- **EXTRACTED RECORDS**:
[Start of Attachment]
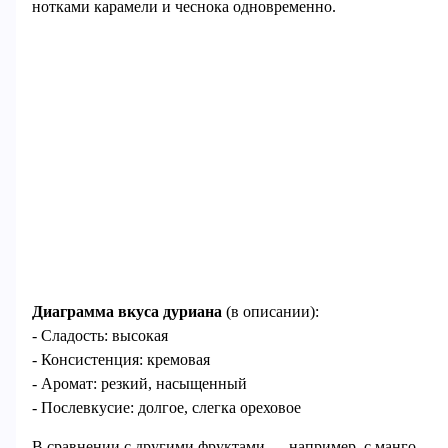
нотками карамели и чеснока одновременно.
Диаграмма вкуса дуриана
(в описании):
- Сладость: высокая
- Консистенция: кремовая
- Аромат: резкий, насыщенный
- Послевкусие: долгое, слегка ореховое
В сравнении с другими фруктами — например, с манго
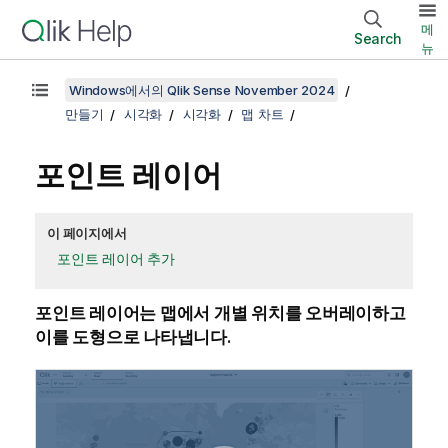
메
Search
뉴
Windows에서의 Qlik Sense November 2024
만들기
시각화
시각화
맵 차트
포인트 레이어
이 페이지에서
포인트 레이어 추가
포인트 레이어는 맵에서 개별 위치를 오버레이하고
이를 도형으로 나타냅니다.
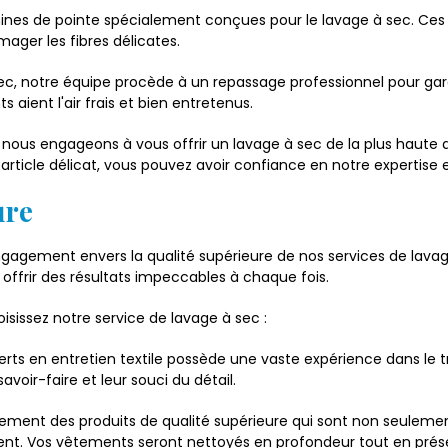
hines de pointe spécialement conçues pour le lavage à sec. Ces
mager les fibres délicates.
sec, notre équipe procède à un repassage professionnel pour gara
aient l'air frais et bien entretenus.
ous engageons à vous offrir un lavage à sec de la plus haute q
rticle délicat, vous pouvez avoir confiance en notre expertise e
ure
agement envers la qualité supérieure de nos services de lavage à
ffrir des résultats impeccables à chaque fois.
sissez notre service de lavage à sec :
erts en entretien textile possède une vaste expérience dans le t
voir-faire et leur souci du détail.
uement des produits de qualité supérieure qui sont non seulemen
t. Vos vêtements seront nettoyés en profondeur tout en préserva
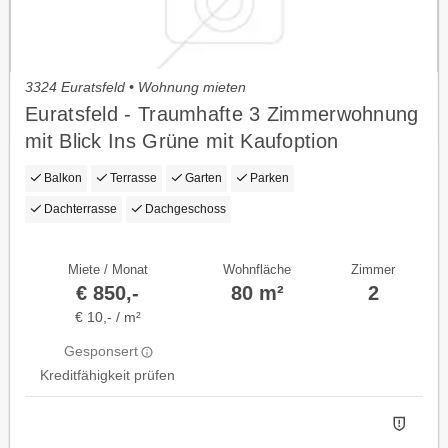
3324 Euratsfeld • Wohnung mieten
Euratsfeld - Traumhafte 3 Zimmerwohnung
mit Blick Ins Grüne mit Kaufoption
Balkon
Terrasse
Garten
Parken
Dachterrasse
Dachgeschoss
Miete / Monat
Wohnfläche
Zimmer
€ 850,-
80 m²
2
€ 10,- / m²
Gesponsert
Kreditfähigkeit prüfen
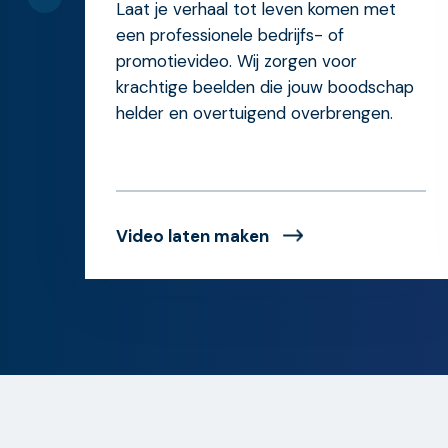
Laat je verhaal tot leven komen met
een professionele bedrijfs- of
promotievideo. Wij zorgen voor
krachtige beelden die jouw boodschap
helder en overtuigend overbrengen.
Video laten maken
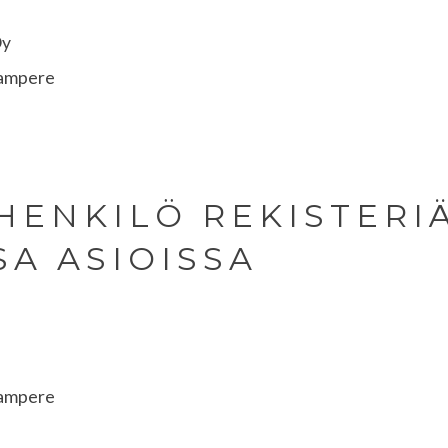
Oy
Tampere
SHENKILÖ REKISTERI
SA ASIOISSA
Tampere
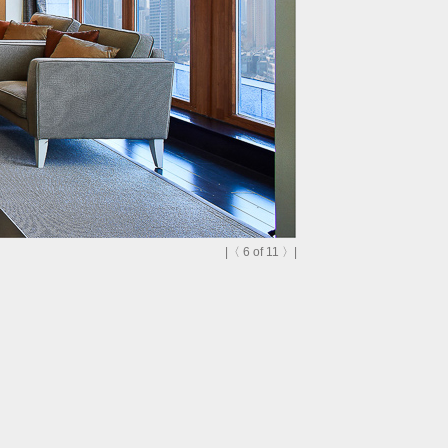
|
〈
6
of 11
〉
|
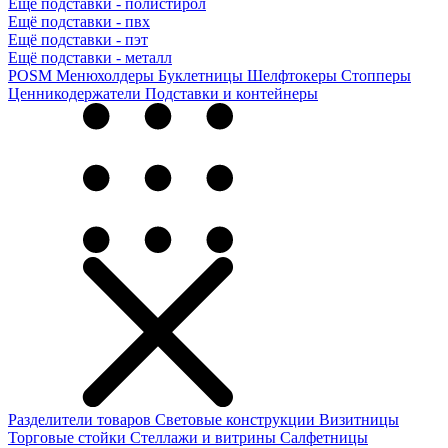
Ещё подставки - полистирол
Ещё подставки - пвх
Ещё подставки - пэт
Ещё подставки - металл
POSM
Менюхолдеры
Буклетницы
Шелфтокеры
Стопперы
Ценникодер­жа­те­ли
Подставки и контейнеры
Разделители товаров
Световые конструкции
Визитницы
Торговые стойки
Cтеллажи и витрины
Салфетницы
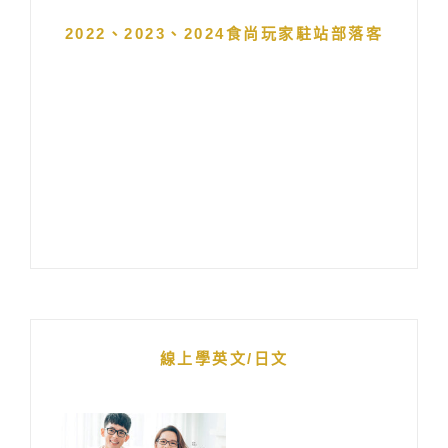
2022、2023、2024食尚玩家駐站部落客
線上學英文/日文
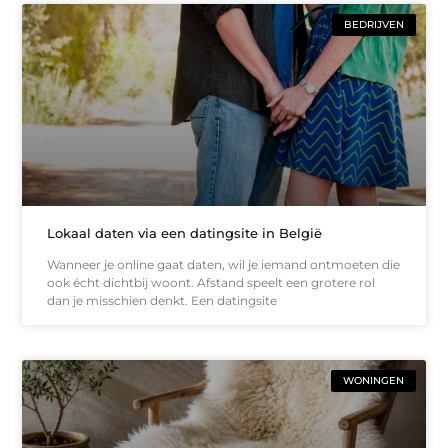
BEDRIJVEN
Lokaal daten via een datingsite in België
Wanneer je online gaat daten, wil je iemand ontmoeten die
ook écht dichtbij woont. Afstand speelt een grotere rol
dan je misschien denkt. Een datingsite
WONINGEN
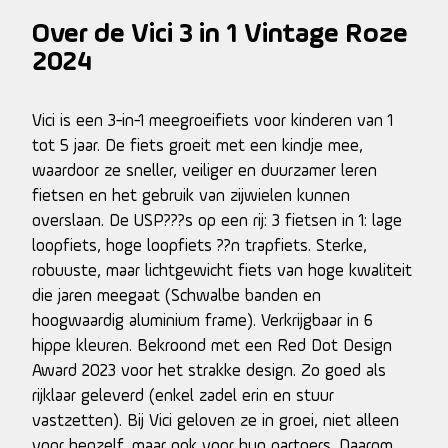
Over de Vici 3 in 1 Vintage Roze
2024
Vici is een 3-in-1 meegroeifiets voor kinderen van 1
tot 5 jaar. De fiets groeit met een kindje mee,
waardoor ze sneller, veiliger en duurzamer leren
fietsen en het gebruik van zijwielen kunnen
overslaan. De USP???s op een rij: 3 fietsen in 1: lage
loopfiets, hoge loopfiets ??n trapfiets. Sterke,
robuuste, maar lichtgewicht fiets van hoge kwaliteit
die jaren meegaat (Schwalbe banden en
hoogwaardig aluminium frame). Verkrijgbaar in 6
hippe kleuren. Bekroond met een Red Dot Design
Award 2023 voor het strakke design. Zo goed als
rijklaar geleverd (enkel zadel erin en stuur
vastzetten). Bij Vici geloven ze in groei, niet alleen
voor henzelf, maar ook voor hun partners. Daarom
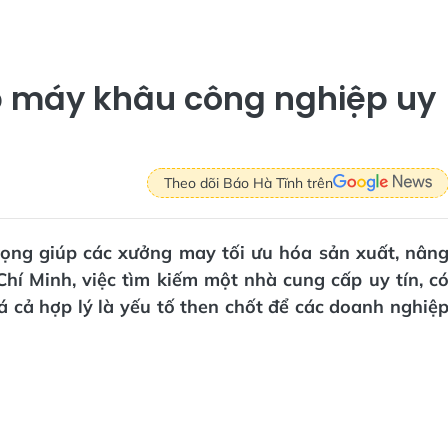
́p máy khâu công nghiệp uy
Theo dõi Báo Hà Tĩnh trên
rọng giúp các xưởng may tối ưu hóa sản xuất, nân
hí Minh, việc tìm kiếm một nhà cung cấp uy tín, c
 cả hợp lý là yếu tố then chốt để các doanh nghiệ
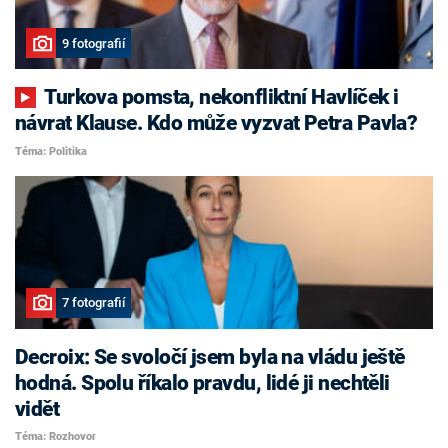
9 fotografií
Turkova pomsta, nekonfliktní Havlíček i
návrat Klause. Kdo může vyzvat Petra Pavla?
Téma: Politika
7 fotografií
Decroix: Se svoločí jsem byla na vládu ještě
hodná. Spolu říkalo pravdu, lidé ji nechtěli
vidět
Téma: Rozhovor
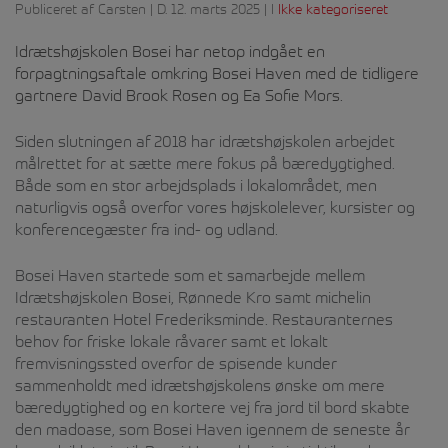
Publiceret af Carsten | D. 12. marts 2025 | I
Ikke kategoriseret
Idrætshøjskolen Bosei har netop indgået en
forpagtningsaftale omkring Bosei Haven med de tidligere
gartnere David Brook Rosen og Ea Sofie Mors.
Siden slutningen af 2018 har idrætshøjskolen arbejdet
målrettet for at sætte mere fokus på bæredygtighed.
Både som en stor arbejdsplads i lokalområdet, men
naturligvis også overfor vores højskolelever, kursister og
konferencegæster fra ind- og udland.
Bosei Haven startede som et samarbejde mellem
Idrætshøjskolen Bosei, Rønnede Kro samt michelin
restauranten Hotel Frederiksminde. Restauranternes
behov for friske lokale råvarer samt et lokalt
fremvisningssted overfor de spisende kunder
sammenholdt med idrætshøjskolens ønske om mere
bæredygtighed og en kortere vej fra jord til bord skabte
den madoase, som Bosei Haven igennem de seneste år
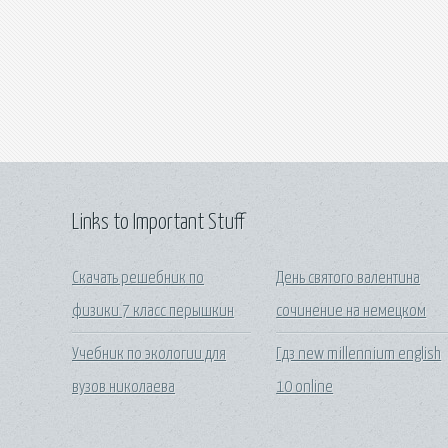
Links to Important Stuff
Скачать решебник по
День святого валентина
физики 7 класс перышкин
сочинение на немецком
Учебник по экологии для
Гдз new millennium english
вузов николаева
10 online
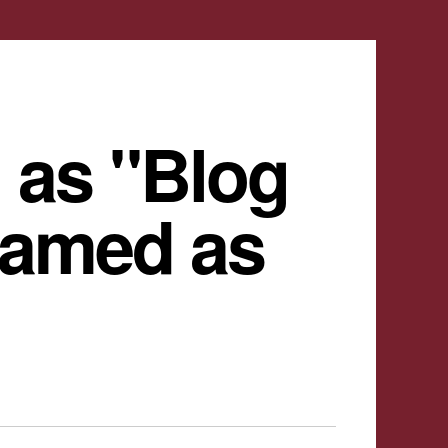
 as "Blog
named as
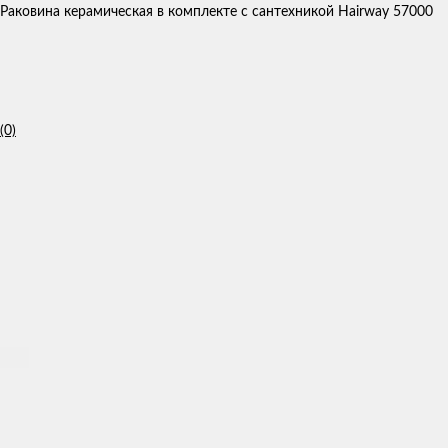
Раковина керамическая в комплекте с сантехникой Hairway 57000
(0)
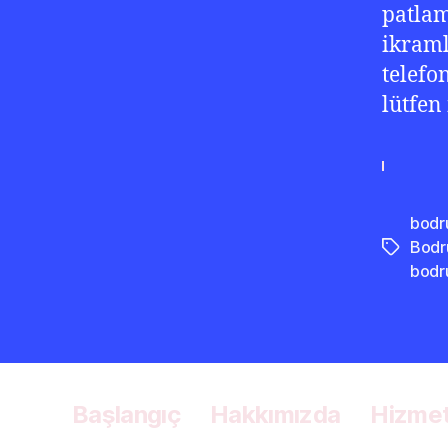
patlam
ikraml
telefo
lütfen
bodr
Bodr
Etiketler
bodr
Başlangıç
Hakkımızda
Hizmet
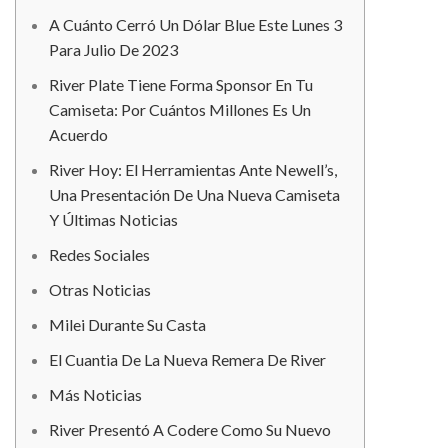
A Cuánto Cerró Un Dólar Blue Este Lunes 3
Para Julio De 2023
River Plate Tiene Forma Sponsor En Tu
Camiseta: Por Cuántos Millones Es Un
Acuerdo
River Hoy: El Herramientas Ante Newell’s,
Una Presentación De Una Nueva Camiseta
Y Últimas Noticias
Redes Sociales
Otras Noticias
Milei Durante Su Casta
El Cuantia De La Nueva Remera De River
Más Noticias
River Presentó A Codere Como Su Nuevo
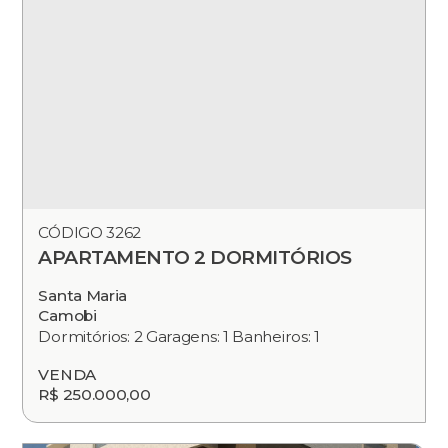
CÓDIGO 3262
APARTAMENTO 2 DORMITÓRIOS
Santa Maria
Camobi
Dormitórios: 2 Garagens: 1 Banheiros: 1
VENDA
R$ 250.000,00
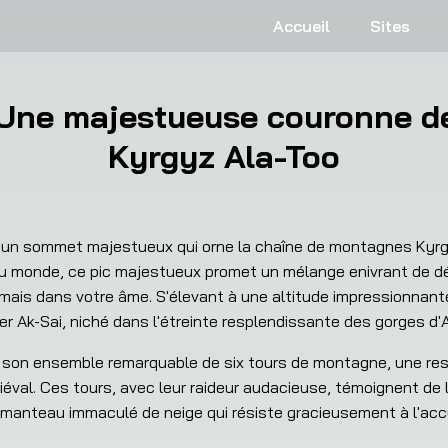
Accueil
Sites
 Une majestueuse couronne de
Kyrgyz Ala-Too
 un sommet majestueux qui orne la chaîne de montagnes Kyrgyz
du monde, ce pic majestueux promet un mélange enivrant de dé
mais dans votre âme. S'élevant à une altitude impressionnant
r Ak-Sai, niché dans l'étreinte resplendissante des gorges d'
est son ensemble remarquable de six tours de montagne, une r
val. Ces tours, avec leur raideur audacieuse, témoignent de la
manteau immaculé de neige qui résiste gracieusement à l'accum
[End of Attachment]
- **WHAT TO DO**: Read through the entries and copy every line that includes "River".

- **TASK ANSWER**:
River Plate Tiene Forma Sponsor En Tu
River Hoy: El Herramientas Ante Newell’s,
El Cuantia De La Nueva Remera De River
River Presentó A Codere Como Su Nuevo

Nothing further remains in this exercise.